[[ DATA FOR ANALYSIS open ]]
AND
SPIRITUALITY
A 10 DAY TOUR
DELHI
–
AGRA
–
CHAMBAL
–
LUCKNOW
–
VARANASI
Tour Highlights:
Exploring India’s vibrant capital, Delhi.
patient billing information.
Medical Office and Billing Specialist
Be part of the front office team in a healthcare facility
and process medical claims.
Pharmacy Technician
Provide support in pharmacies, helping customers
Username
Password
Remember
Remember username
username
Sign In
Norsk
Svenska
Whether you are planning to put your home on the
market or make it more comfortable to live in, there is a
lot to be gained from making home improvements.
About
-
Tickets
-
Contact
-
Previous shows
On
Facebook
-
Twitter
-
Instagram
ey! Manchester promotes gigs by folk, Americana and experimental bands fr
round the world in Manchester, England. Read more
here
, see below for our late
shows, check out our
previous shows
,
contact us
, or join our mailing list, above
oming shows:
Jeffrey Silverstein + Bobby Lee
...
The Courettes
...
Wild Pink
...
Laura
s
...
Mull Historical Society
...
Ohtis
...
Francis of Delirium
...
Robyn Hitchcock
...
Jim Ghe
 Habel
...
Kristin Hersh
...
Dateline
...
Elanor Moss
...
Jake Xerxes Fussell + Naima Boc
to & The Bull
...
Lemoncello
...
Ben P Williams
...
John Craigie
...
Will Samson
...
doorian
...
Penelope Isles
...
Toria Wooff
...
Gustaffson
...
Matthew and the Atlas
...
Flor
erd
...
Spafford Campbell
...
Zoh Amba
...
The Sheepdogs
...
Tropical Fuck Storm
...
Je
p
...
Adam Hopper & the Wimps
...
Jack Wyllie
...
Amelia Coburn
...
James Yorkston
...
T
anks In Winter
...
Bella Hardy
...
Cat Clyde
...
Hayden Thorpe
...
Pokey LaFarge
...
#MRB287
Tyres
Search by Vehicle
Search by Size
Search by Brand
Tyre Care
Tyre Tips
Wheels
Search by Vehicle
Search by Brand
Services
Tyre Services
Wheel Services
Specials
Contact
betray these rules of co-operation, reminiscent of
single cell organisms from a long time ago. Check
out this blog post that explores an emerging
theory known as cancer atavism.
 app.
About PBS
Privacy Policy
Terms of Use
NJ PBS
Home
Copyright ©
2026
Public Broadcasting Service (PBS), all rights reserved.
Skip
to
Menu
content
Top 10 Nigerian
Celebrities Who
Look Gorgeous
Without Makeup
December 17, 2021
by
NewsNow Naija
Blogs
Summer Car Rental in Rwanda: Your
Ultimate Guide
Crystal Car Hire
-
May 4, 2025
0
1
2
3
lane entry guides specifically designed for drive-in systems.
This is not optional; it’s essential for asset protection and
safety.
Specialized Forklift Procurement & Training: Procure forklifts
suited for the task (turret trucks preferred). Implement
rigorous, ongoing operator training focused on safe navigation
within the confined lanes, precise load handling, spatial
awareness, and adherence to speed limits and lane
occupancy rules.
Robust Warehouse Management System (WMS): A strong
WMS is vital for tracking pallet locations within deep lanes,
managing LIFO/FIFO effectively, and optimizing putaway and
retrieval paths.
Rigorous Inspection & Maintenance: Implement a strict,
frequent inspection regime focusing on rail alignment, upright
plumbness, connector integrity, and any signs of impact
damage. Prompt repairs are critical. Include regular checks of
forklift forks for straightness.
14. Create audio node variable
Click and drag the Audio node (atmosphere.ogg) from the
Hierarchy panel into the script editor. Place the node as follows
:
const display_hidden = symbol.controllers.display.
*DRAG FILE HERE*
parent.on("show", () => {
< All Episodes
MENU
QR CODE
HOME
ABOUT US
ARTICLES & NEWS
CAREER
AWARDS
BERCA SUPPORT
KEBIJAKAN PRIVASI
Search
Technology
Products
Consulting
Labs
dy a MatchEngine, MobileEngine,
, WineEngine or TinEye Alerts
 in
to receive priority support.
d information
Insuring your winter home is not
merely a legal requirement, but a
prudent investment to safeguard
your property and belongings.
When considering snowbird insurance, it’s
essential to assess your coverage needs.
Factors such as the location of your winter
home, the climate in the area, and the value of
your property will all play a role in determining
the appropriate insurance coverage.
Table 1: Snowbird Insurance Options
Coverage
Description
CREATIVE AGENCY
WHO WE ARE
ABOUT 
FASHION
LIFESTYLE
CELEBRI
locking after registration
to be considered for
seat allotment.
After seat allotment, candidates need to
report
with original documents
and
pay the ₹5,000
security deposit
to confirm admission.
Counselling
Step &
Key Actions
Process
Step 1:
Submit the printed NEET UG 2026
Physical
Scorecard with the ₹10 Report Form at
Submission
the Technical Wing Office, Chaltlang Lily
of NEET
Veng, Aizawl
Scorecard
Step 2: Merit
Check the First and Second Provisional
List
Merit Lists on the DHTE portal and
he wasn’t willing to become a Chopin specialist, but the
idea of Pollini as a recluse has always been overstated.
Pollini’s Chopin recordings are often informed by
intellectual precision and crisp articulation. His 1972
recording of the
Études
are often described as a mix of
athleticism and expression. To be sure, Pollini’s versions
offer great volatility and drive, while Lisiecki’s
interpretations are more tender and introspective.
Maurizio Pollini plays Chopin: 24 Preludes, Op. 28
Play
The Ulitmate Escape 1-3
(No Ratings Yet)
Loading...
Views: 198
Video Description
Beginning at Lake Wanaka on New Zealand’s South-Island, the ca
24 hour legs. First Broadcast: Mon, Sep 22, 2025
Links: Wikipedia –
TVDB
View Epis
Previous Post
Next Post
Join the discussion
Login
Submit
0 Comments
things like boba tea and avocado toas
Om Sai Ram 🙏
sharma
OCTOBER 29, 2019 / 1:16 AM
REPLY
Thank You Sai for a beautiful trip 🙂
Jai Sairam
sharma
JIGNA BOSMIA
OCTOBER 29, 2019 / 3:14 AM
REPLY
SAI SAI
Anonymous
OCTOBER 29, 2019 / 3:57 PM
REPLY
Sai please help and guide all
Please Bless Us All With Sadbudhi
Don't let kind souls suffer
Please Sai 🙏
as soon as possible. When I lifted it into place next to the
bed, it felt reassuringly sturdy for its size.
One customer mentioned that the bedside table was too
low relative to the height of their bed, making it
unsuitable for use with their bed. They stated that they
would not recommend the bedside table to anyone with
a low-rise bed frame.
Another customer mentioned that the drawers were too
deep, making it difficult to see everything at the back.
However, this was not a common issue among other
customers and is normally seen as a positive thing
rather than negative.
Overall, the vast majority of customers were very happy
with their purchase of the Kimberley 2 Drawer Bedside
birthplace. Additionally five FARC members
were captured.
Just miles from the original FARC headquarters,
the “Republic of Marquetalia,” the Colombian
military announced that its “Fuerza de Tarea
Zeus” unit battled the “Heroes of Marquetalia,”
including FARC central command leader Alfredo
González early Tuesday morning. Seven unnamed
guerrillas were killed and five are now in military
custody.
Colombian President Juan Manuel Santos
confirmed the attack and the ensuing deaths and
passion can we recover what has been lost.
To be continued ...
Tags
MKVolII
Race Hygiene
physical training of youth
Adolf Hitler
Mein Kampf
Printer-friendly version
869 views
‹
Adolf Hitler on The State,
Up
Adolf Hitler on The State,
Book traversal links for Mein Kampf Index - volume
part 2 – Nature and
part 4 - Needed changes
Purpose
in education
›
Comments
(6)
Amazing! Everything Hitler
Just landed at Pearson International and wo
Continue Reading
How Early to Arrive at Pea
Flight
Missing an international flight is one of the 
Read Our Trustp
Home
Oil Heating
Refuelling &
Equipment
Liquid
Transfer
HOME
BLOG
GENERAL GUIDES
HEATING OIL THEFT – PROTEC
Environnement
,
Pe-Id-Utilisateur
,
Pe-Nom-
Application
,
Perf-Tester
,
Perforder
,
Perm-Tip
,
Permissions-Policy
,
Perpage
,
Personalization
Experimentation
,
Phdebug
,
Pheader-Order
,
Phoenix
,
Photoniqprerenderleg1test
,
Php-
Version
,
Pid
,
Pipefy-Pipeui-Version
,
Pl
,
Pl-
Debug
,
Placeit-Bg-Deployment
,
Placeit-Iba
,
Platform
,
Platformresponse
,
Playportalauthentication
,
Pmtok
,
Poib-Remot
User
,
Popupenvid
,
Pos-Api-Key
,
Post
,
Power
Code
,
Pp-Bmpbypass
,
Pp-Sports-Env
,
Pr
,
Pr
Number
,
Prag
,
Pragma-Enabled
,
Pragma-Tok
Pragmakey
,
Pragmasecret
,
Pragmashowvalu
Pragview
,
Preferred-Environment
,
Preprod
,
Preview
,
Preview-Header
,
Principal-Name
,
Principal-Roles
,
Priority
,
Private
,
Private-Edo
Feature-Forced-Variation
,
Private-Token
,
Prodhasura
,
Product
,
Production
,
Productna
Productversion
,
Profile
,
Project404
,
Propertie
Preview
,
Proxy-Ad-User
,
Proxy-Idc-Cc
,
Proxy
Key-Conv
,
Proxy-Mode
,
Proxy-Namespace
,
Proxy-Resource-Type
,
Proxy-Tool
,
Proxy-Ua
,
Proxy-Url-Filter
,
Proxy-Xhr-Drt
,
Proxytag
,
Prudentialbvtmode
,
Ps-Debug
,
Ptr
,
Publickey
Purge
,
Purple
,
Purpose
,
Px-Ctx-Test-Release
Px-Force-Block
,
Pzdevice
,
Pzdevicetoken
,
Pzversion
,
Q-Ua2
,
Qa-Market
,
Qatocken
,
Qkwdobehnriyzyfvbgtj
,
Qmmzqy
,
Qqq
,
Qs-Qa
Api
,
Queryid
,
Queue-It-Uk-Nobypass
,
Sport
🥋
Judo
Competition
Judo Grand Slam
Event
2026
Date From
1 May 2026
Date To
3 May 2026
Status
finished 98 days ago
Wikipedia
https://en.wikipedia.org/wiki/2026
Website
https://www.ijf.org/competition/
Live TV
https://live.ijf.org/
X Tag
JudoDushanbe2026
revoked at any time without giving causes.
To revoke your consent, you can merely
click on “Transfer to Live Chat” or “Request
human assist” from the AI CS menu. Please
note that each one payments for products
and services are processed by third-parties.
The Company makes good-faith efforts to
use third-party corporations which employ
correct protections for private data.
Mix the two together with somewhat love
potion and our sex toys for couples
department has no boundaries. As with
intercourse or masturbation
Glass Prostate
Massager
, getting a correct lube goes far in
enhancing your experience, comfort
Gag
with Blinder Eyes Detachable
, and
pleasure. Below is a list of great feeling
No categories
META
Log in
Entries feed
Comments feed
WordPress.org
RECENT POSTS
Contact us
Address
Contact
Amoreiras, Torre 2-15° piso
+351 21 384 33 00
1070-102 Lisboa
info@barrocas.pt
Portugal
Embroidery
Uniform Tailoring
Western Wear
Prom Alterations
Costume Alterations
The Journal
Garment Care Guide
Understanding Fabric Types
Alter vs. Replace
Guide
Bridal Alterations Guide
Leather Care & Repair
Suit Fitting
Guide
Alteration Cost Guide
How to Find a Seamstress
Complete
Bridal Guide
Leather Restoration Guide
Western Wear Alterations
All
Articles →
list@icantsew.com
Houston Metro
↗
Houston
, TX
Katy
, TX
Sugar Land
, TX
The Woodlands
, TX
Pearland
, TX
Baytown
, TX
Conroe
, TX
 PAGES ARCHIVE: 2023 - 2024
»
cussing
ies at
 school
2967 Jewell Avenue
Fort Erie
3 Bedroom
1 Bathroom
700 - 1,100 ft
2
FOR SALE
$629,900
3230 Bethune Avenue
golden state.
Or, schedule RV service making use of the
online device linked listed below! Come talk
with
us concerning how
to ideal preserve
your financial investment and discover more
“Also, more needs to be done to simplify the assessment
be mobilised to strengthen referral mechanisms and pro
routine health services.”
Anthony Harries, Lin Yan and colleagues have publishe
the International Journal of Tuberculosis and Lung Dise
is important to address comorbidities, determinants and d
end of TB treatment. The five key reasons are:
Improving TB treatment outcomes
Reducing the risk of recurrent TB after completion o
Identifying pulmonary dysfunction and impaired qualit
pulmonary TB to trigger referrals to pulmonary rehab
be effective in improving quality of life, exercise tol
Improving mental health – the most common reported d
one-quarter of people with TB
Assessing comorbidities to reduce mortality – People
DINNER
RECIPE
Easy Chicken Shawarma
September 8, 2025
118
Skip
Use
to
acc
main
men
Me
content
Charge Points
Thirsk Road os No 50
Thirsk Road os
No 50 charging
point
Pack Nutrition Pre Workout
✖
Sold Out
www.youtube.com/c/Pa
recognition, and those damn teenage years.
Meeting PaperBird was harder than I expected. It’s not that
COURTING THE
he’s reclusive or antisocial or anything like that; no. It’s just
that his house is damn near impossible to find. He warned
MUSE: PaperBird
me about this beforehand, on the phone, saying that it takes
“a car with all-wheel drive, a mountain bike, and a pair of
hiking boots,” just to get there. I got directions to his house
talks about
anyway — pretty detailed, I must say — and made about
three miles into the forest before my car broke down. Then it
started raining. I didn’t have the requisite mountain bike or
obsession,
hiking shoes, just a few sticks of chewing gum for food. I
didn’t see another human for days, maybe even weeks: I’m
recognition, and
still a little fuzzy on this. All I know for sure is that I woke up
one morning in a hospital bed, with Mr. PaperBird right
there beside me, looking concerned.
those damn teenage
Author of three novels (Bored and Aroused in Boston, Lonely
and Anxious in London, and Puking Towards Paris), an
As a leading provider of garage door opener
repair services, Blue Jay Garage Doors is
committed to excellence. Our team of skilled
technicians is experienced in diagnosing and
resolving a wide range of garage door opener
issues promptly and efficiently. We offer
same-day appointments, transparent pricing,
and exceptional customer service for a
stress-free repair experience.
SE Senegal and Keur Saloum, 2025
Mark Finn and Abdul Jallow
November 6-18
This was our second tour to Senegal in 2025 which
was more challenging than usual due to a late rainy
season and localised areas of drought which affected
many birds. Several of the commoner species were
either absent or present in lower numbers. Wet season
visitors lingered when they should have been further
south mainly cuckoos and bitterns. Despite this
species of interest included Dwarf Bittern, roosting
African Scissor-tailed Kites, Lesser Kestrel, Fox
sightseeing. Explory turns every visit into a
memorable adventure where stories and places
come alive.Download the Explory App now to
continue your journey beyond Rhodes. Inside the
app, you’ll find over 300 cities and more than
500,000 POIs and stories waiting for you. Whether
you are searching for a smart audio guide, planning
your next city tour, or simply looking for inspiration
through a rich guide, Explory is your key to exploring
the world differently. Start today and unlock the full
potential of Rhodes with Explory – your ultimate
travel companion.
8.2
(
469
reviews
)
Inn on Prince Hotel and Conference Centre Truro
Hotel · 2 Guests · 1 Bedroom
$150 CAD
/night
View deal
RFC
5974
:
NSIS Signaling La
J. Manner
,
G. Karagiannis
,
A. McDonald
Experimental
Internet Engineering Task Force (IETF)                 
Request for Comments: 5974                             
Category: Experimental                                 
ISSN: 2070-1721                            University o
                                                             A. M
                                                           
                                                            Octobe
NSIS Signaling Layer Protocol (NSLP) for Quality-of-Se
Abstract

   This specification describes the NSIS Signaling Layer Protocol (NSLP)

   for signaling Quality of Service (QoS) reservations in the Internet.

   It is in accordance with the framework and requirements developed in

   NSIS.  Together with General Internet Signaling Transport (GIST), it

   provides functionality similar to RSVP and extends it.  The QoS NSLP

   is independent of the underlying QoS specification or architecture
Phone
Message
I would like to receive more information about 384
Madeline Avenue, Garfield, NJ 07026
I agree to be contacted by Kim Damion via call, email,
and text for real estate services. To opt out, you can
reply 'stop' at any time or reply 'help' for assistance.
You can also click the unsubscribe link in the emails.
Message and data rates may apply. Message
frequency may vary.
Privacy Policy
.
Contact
[[ DATA FOR ANALYSIS closed ]]
## [PROBLEM DESCRIPTION]
Copy, exactly and only, the lines above that begin with the one containing "Mark Finn and Abdul Jallow" and finish with the one containing "many birds. Several".

## [ANSWER BELOW]
Mark Finn and Abdul Jallow
November 6-18
This was our second tour to Senegal in 2025 which
was more challenging than usual due to a late rainy
season and localised areas of drought which affected
many birds. Several of the commoner species were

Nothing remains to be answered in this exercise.